MAJENE, MASALEMBO.COM - Majene diambil dari bahasa manje’ne’ (berwudhu) yang merupakan perintah dalam syari’at islam bila hendak mengerjakan perintah shalat, pantaslah jika wilayah Kabupaten Majene dinamai Majene (Manje’ne’) karena masyarakat yang bermukim di kerajaan Sendana, kerajaan Pamboang dan kerajaan Banggae di zaman itu seratus persen memeluk agama islam atau dengan kata lain sudah manje’ne’ semua. Walaupun tidak diketahui secara pasti hari, tanggal, bulan dan tahun nama Majene menggantikan nama Banggae yang melekat dan digunakan di daerah ini. Banggae asal kata dari Banggae-Banggae di ujung Salabose.
Namun dalam lontar (Lontar Tappalang) menceritrakan bahwa pada hari senin, tanggal 31 oktober 1892, Gubernamen Nederlandscshe Indie berangkat ke Tappalang melalui Majene, Pamboang dan Tjendana. Dan didukung oleh satu tulisan dalam majalah “Bijhragen toot detail, landen volkenkuude van nederlands mandarsche indie dengan judul ortikel “Mededeelinsen Betteffende Einige Mandarsche Landscappen”. (Catatan-catatan tentang beberapa daerah Mandar) yang salah satu judul “Majene-Naska dari Leiden, tahun 1907; terjemahan Dr. Roberth L. Welsch, halaman 1). Maka dapat diperkirakan bahwa nama Majene sudah tersebar luas pada abad XIX Miladiyah.
Begitu pula awal nama kota Majene, tak ada yang tahu pasti siapa yang pertama kali memperkenalkan nama ini. Namun ada sebuah kisah rakyat : Bahwa dahulu kala ada orang pendatang, sebagian berpendapat adalah orang Belanda, ada juga yang bilang orang Melayu dari Saglog/Selat, yang datang berniaga di Banggae.
Orang itu bertanya kepada orang yang sedang berwudhu (Manje’ne’) apa nama daerah ini. Karena yang ditanya tak mengerti apa maksud penanya, namun satu kata diucapkan “MANJE’NE’ artinya berwudhu. Sang penanya pun menyimpulkan bahwa daerah ini bernama Majene, maka sejak itulah nama daerah Majene di kenal luas. Dan ketika koloni Belanda menguasai tanah Mandar, Kedaulatan Passemandaran – Pitu Ulunna Salu dan Piti Ba,bana Binanga dengan membentuk satu nama pemerintahan baru, Afdeling Mandar yang beribukota di Majene.

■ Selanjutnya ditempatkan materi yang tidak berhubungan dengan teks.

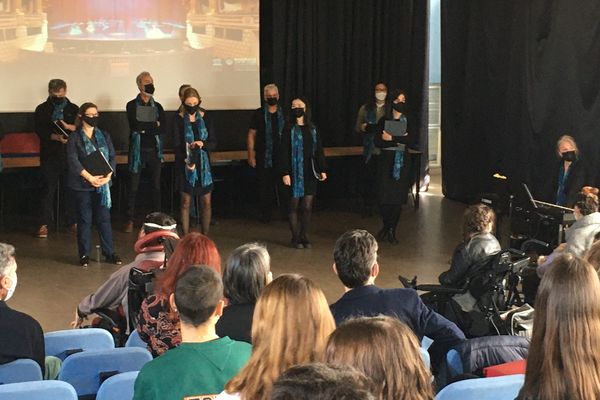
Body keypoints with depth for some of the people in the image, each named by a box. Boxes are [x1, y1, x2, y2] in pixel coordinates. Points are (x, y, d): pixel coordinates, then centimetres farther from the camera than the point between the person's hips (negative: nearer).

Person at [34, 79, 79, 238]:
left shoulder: (73, 109, 11)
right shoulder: (42, 110, 6)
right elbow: (40, 131, -6)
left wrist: (68, 126, -17)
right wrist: (57, 137, -22)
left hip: (70, 155, 2)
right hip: (49, 155, -1)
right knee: (48, 189, -1)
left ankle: (72, 222, 13)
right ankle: (44, 224, 2)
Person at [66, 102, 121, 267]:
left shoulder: (104, 136, 10)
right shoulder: (74, 138, -2)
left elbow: (112, 157, 6)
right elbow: (73, 161, -12)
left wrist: (108, 175, -11)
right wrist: (90, 177, -20)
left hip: (102, 183, 3)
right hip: (82, 184, -3)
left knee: (104, 218, 4)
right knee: (84, 219, 4)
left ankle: (109, 253, 10)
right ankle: (84, 255, 12)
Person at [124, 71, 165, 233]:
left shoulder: (157, 106, 10)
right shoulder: (132, 105, 0)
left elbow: (162, 129, -3)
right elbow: (135, 125, -14)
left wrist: (144, 127, -11)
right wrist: (153, 125, -7)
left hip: (154, 150, 3)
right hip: (138, 150, -3)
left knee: (156, 186, 6)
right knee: (133, 187, -1)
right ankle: (130, 220, 6)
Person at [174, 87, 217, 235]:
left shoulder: (205, 118, 3)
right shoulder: (179, 119, -3)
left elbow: (213, 143, 2)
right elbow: (177, 144, -9)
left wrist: (202, 144, -20)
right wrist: (186, 160, -26)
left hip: (203, 165, 2)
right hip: (186, 165, -2)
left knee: (206, 202, 4)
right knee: (186, 202, 1)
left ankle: (205, 237, 15)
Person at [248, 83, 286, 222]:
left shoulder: (284, 114, 6)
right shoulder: (258, 114, 1)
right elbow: (251, 135, 2)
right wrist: (251, 155, -4)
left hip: (282, 156, 1)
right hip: (264, 157, -1)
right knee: (265, 186, 3)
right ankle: (265, 214, 13)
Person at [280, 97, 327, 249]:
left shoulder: (313, 129, 9)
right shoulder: (289, 129, -2)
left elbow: (319, 150, 11)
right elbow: (284, 152, -6)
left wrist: (322, 169, 5)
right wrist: (285, 173, -13)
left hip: (310, 173, 3)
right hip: (295, 172, -3)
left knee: (307, 207, 3)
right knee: (294, 206, 2)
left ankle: (304, 236, 14)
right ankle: (295, 238, 11)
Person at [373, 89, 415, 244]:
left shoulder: (407, 121, 7)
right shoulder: (384, 121, 2)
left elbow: (413, 140, -9)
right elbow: (378, 142, -8)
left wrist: (392, 138, -17)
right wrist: (401, 140, -15)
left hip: (402, 163, 1)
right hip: (386, 162, -1)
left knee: (398, 198, -1)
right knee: (384, 198, -4)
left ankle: (392, 231, 11)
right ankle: (386, 226, 19)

Kalau benar, kata Majene berarti berwudhu dan melekat menjadi nama daerah ini sejak tahun 1545 sebagaimana yang diceritakan dalam lontar Tallo (I Macang Keboka), “menyebutkan bahwa pada tahun 1545 raja Gowa yang ke IX, Daeng Matanre Karaeng Manguntungi “Tumaparissi Kallonna” (yang memerintah di tahun1512 – 1547) memerintahkan raja Tallo Ilanglenbumi (Mangkubumi kerajaan Gowa) Imappatakan Tana Karaeng Pattingalloang“Naongko Maeri Majeknek Na Nupa’jului Sa’ribattannu I Rawa Na Nuropui Tidunga“ artinya turunlah ke Majene bantu saudaramu di bawah dan hancurkanlah Tidung (pengacau dari luar). Maka ada benarnya bahwa di tahun 1545 penduduk di jazirah ini sudah sebagian besar Manje’ne’ (memeluk islam).
Ada juga pendapat lain yang mengatakan bahwa Majene berarti Berair, karena memang Banggae pada zaman itu cukup digenangi air, dan genangan air itu masih terasa sampai saat ini. Namun istilah Majene sudah melekat dan menjadi nama daerah ini sejak tahun 1545 dan dikenal dibeberapa kerajaan-kerajaan lain seperti dikenal di kerajaan Gowa.
Penulis berkesimpulan bahwa kata Majene bukan nama tempat, karena dalam wilayah kabupaten Majene tidak dijumpai satu tempat tertentu mulai dari Lutang diujung selatan kelurahan Tande kecamatan Banggae Timur sampai dengan ujung utara desa Maliaya kecamatan Malunda tidak ada satu kampung yang bernama Majene, tapi Majene merupakan nama sifat orang Majene yang sifatnya berwudhu/bersuci.